» **What you are asked to do**
If pictures are present, leave them out, and copy the data word for word.

» **Record extracts**
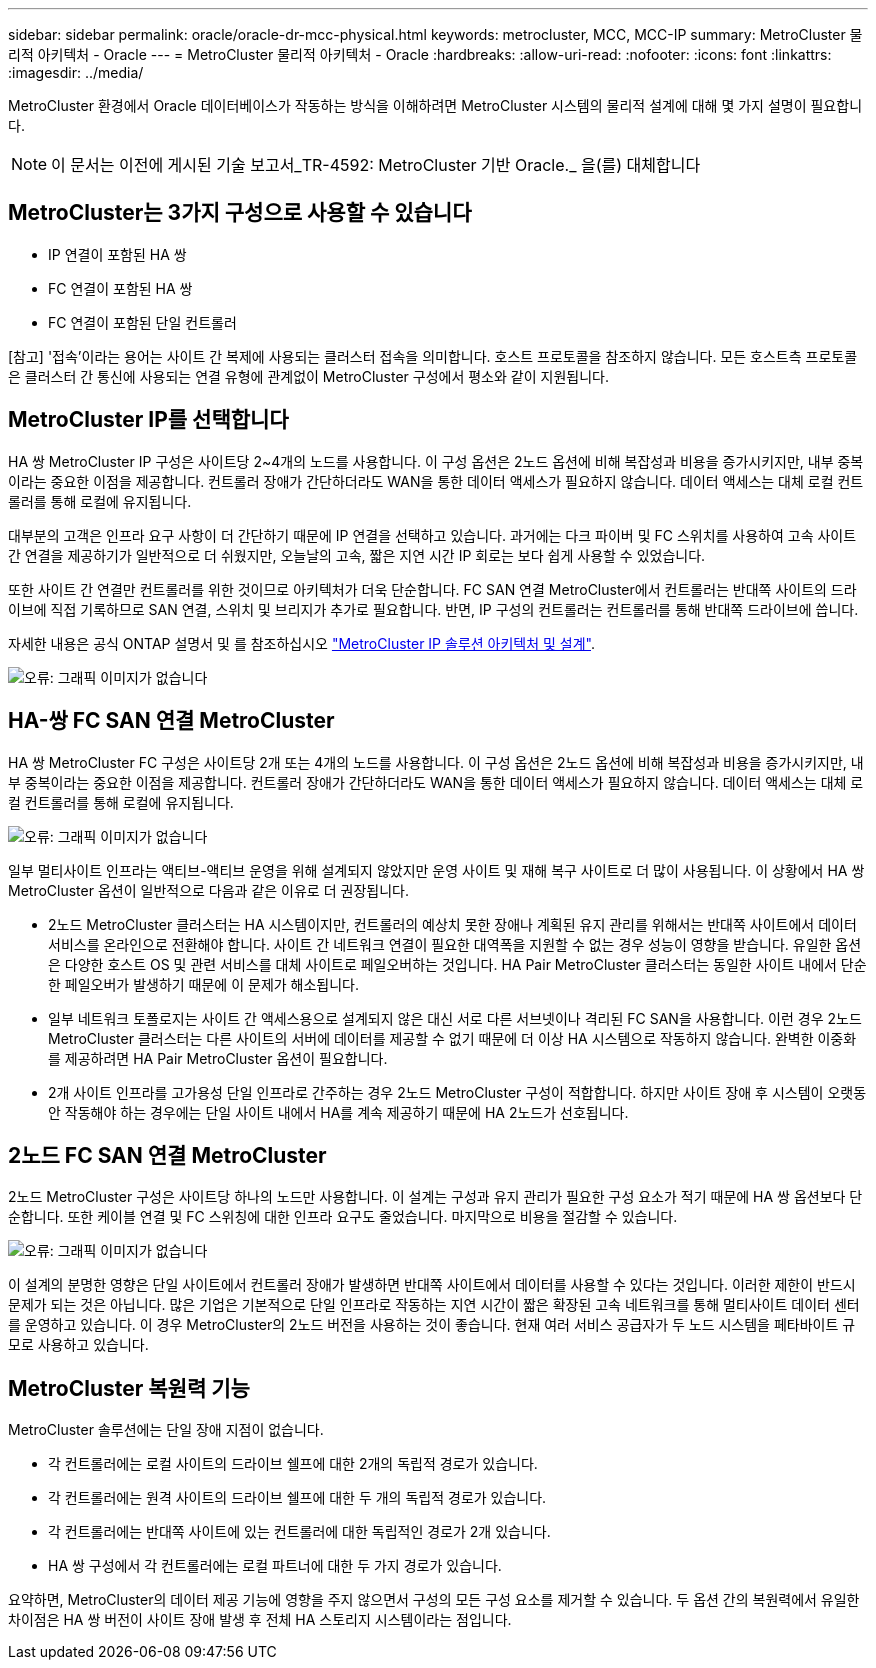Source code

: ---
sidebar: sidebar 
permalink: oracle/oracle-dr-mcc-physical.html 
keywords: metrocluster, MCC, MCC-IP 
summary: MetroCluster 물리적 아키텍처 - Oracle 
---
= MetroCluster 물리적 아키텍처 - Oracle
:hardbreaks:
:allow-uri-read: 
:nofooter: 
:icons: font
:linkattrs: 
:imagesdir: ../media/


[role="lead"]
MetroCluster 환경에서 Oracle 데이터베이스가 작동하는 방식을 이해하려면 MetroCluster 시스템의 물리적 설계에 대해 몇 가지 설명이 필요합니다.


NOTE: 이 문서는 이전에 게시된 기술 보고서_TR-4592: MetroCluster 기반 Oracle._ 을(를) 대체합니다



== MetroCluster는 3가지 구성으로 사용할 수 있습니다

* IP 연결이 포함된 HA 쌍
* FC 연결이 포함된 HA 쌍
* FC 연결이 포함된 단일 컨트롤러


[참고] '접속'이라는 용어는 사이트 간 복제에 사용되는 클러스터 접속을 의미합니다. 호스트 프로토콜을 참조하지 않습니다. 모든 호스트측 프로토콜은 클러스터 간 통신에 사용되는 연결 유형에 관계없이 MetroCluster 구성에서 평소와 같이 지원됩니다.



== MetroCluster IP를 선택합니다

HA 쌍 MetroCluster IP 구성은 사이트당 2~4개의 노드를 사용합니다. 이 구성 옵션은 2노드 옵션에 비해 복잡성과 비용을 증가시키지만, 내부 중복이라는 중요한 이점을 제공합니다. 컨트롤러 장애가 간단하더라도 WAN을 통한 데이터 액세스가 필요하지 않습니다. 데이터 액세스는 대체 로컬 컨트롤러를 통해 로컬에 유지됩니다.

대부분의 고객은 인프라 요구 사항이 더 간단하기 때문에 IP 연결을 선택하고 있습니다. 과거에는 다크 파이버 및 FC 스위치를 사용하여 고속 사이트 간 연결을 제공하기가 일반적으로 더 쉬웠지만, 오늘날의 고속, 짧은 지연 시간 IP 회로는 보다 쉽게 사용할 수 있었습니다.

또한 사이트 간 연결만 컨트롤러를 위한 것이므로 아키텍처가 더욱 단순합니다. FC SAN 연결 MetroCluster에서 컨트롤러는 반대쪽 사이트의 드라이브에 직접 기록하므로 SAN 연결, 스위치 및 브리지가 추가로 필요합니다. 반면, IP 구성의 컨트롤러는 컨트롤러를 통해 반대쪽 드라이브에 씁니다.

자세한 내용은 공식 ONTAP 설명서 및 를 참조하십시오 https://www.netapp.com/pdf.html?item=/media/13481-tr4689.pdf["MetroCluster IP 솔루션 아키텍처 및 설계"^].

image:mccip.png["오류: 그래픽 이미지가 없습니다"]



== HA-쌍 FC SAN 연결 MetroCluster

HA 쌍 MetroCluster FC 구성은 사이트당 2개 또는 4개의 노드를 사용합니다. 이 구성 옵션은 2노드 옵션에 비해 복잡성과 비용을 증가시키지만, 내부 중복이라는 중요한 이점을 제공합니다. 컨트롤러 장애가 간단하더라도 WAN을 통한 데이터 액세스가 필요하지 않습니다. 데이터 액세스는 대체 로컬 컨트롤러를 통해 로컬에 유지됩니다.

image:mcc-4-node.png["오류: 그래픽 이미지가 없습니다"]

일부 멀티사이트 인프라는 액티브-액티브 운영을 위해 설계되지 않았지만 운영 사이트 및 재해 복구 사이트로 더 많이 사용됩니다. 이 상황에서 HA 쌍 MetroCluster 옵션이 일반적으로 다음과 같은 이유로 더 권장됩니다.

* 2노드 MetroCluster 클러스터는 HA 시스템이지만, 컨트롤러의 예상치 못한 장애나 계획된 유지 관리를 위해서는 반대쪽 사이트에서 데이터 서비스를 온라인으로 전환해야 합니다. 사이트 간 네트워크 연결이 필요한 대역폭을 지원할 수 없는 경우 성능이 영향을 받습니다. 유일한 옵션은 다양한 호스트 OS 및 관련 서비스를 대체 사이트로 페일오버하는 것입니다. HA Pair MetroCluster 클러스터는 동일한 사이트 내에서 단순한 페일오버가 발생하기 때문에 이 문제가 해소됩니다.
* 일부 네트워크 토폴로지는 사이트 간 액세스용으로 설계되지 않은 대신 서로 다른 서브넷이나 격리된 FC SAN을 사용합니다. 이런 경우 2노드 MetroCluster 클러스터는 다른 사이트의 서버에 데이터를 제공할 수 없기 때문에 더 이상 HA 시스템으로 작동하지 않습니다. 완벽한 이중화를 제공하려면 HA Pair MetroCluster 옵션이 필요합니다.
* 2개 사이트 인프라를 고가용성 단일 인프라로 간주하는 경우 2노드 MetroCluster 구성이 적합합니다. 하지만 사이트 장애 후 시스템이 오랫동안 작동해야 하는 경우에는 단일 사이트 내에서 HA를 계속 제공하기 때문에 HA 2노드가 선호됩니다.




== 2노드 FC SAN 연결 MetroCluster

2노드 MetroCluster 구성은 사이트당 하나의 노드만 사용합니다. 이 설계는 구성과 유지 관리가 필요한 구성 요소가 적기 때문에 HA 쌍 옵션보다 단순합니다. 또한 케이블 연결 및 FC 스위칭에 대한 인프라 요구도 줄었습니다. 마지막으로 비용을 절감할 수 있습니다.

image:mcc-2-node.png["오류: 그래픽 이미지가 없습니다"]

이 설계의 분명한 영향은 단일 사이트에서 컨트롤러 장애가 발생하면 반대쪽 사이트에서 데이터를 사용할 수 있다는 것입니다. 이러한 제한이 반드시 문제가 되는 것은 아닙니다. 많은 기업은 기본적으로 단일 인프라로 작동하는 지연 시간이 짧은 확장된 고속 네트워크를 통해 멀티사이트 데이터 센터를 운영하고 있습니다. 이 경우 MetroCluster의 2노드 버전을 사용하는 것이 좋습니다. 현재 여러 서비스 공급자가 두 노드 시스템을 페타바이트 규모로 사용하고 있습니다.



== MetroCluster 복원력 기능

MetroCluster 솔루션에는 단일 장애 지점이 없습니다.

* 각 컨트롤러에는 로컬 사이트의 드라이브 쉘프에 대한 2개의 독립적 경로가 있습니다.
* 각 컨트롤러에는 원격 사이트의 드라이브 쉘프에 대한 두 개의 독립적 경로가 있습니다.
* 각 컨트롤러에는 반대쪽 사이트에 있는 컨트롤러에 대한 독립적인 경로가 2개 있습니다.
* HA 쌍 구성에서 각 컨트롤러에는 로컬 파트너에 대한 두 가지 경로가 있습니다.


요약하면, MetroCluster의 데이터 제공 기능에 영향을 주지 않으면서 구성의 모든 구성 요소를 제거할 수 있습니다. 두 옵션 간의 복원력에서 유일한 차이점은 HA 쌍 버전이 사이트 장애 발생 후 전체 HA 스토리지 시스템이라는 점입니다.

» **Answer for this exercise**
Source code

: ---
sidebar: sidebar 
permalink: oracle/oracle-dr-mcc-physical.html 
keywords: metrocluster, MCC, MCC-IP 
summary: MetroCluster 물리적 아키텍처 - Oracle 
---
= MetroCluster 물리적 아키텍처 - Oracle
:hardbreaks:
:allow-uri-read: 
:nofooter: 
:icons: font
:linkattrs: 
:imagesdir: ../media/


[role="lead"]
MetroCluster 환경에서 Oracle 데이터베이스가 작동하는 방식을 이해하려면 MetroCluster 시스템의 물리적 설계에 대해 몇 가지 설명이 필요합니다.


NOTE: 이 문서는 이전에 게시된 기술 보고서_TR-4592: MetroCluster 기반 Oracle._ 을(를) 대체합니다



== MetroCluster는 3가지 구성으로 사용할 수 있습니다

* IP 연결이 포함된 HA 쌍
* FC 연결이 포함된 HA 쌍
* FC 연결이 포함된 단일 컨트롤러


[참고] '접속'이라는 용어는 사이트 간 복제에 사용되는 클러스터 접속을 의미합니다. 호스트 프로토콜을 참조하지 않습니다. 모든 호스트측 프로토콜은 클러스터 간 통신에 사용되는 연결 유형에 관계없이 MetroCluster 구성에서 평소와 같이 지원됩니다.



== MetroCluster IP를 선택합니다

HA 쌍 MetroCluster IP 구성은 사이트당 2~4개의 노드를 사용합니다. 이 구성 옵션은 2노드 옵션에 비해 복잡성과 비용을 증가시키지만, 내부 중복이라는 중요한 이점을 제공합니다. 컨트롤러 장애가 간단하더라도 WAN을 통한 데이터 액세스가 필요하지 않습니다. 데이터 액세스는 대체 로컬 컨트롤러를 통해 로컬에 유지됩니다.

대부분의 고객은 인프라 요구 사항이 더 간단하기 때문에 IP 연결을 선택하고 있습니다. 과거에는 다크 파이버 및 FC 스위치를 사용하여 고속 사이트 간 연결을 제공하기가 일반적으로 더 쉬웠지만, 오늘날의 고속, 짧은 지연 시간 IP 회로는 보다 쉽게 사용할 수 있었습니다.

또한 사이트 간 연결만 컨트롤러를 위한 것이므로 아키텍처가 더욱 단순합니다. FC SAN 연결 MetroCluster에서 컨트롤러는 반대쪽 사이트의 드라이브에 직접 기록하므로 SAN 연결, 스위치 및 브리지가 추가로 필요합니다. 반면, IP 구성의 컨트롤러는 컨트롤러를 통해 반대쪽 드라이브에 씁니다.

자세한 내용은 공식 ONTAP 설명서 및 를 참조하십시오 https://www.netapp.com/pdf.html?item=/media/13481-tr4689.pdf["MetroCluster IP 솔루션 아키텍처 및 설계"^].

image:mccip.png["오류: 그래픽 이미지가 없습니다"]



== HA-쌍 FC SAN 연결 MetroCluster

HA 쌍 MetroCluster FC 구성은 사이트당 2개 또는 4개의 노드를 사용합니다. 이 구성 옵션은 2노드 옵션에 비해 복잡성과 비용을 증가시키지만, 내부 중복이라는 중요한 이점을 제공합니다. 컨트롤러 장애가 간단하더라도 WAN을 통한 데이터 액세스가 필요하지 않습니다. 데이터 액세스는 대체 로컬 컨트롤러를 통해 로컬에 유지됩니다.

image:mcc-4-node.png["오류: 그래픽 이미지가 없습니다"]

일부 멀티사이트 인프라는 액티브-액티브 운영을 위해 설계되지 않았지만 운영 사이트 및 재해 복구 사이트로 더 많이 사용됩니다. 이 상황에서 HA 쌍 MetroCluster 옵션이 일반적으로 다음과 같은 이유로 더 권장됩니다.

* 2노드 MetroCluster 클러스터는 HA 시스템이지만, 컨트롤러의 예상치 못한 장애나 계획된 유지 관리를 위해서는 반대쪽 사이트에서 데이터 서비스를 온라인으로 전환해야 합니다. 사이트 간 네트워크 연결이 필요한 대역폭을 지원할 수 없는 경우 성능이 영향을 받습니다. 유일한 옵션은 다양한 호스트 OS 및 관련 서비스를 대체 사이트로 페일오버하는 것입니다. HA Pair MetroCluster 클러스터는 동일한 사이트 내에서 단순한 페일오버가 발생하기 때문에 이 문제가 해소됩니다.
* 일부 네트워크 토폴로지는 사이트 간 액세스용으로 설계되지 않은 대신 서로 다른 서브넷이나 격리된 FC SAN을 사용합니다. 이런 경우 2노드 MetroCluster 클러스터는 다른 사이트의 서버에 데이터를 제공할 수 없기 때문에 더 이상 HA 시스템으로 작동하지 않습니다. 완벽한 이중화를 제공하려면 HA Pair MetroCluster 옵션이 필요합니다.
* 2개 사이트 인프라를 고가용성 단일 인프라로 간주하는 경우 2노드 MetroCluster 구성이 적합합니다. 하지만 사이트 장애 후 시스템이 오랫동안 작동해야 하는 경우에는 단일 사이트 내에서 HA를 계속 제공하기 때문에 HA 2노드가 선호됩니다.




== 2노드 FC SAN 연결 MetroCluster

2노드 MetroCluster 구성은 사이트당 하나의 노드만 사용합니다. 이 설계는 구성과 유지 관리가 필요한 구성 요소가 적기 때문에 HA 쌍 옵션보다 단순합니다. 또한 케이블 연결 및 FC 스위칭에 대한 인프라 요구도 줄었습니다. 마지막으로 비용을 절감할 수 있습니다.

image:mcc-2-node.png["오류: 그래픽 이미지가 없습니다"]

이 설계의 분명한 영향은 단일 사이트에서 컨트롤러 장애가 발생하면 반대쪽 사이트에서 데이터를 사용할 수 있다는 것입니다. 이러한 제한이 반드시 문제가 되는 것은 아닙니다. 많은 기업은 기본적으로 단일 인프라로 작동하는 지연 시간이 짧은 확장된 고속 네트워크를 통해 멀티사이트 데이터 센터를 운영하고 있습니다. 이 경우 MetroCluster의 2노드 버전을 사용하는 것이 좋습니다. 현재 여러 서비스 공급자가 두 노드 시스템을 페타바이트 규모로 사용하고 있습니다.



== MetroCluster 복원력 기능

MetroCluster 솔루션에는 단일 장애 지점이 없습니다.

* 각 컨트롤러에는 로컬 사이트의 드라이브 쉘프에 대한 2개의 독립적 경로가 있습니다.
* 각 컨트롤러에는 원격 사이트의 드라이브 쉘프에 대한 두 개의 독립적 경로가 있습니다.
* 각 컨트롤러에는 반대쪽 사이트에 있는 컨트롤러에 대한 독립적인 경로가 2개 있습니다.
* HA 쌍 구성에서 각 컨트롤러에는 로컬 파트너에 대한 두 가지 경로가 있습니다.


요약하면, MetroCluster의 데이터 제공 기능에 영향을 주지 않으면서 구성의 모든 구성 요소를 제거할 수 있습니다. 두 옵션 간의 복원력에서 유일한 차이점은 HA 쌍 버전이 사이트 장애 발생 후 전체 HA 스토리지 시스템이라는 점입니다.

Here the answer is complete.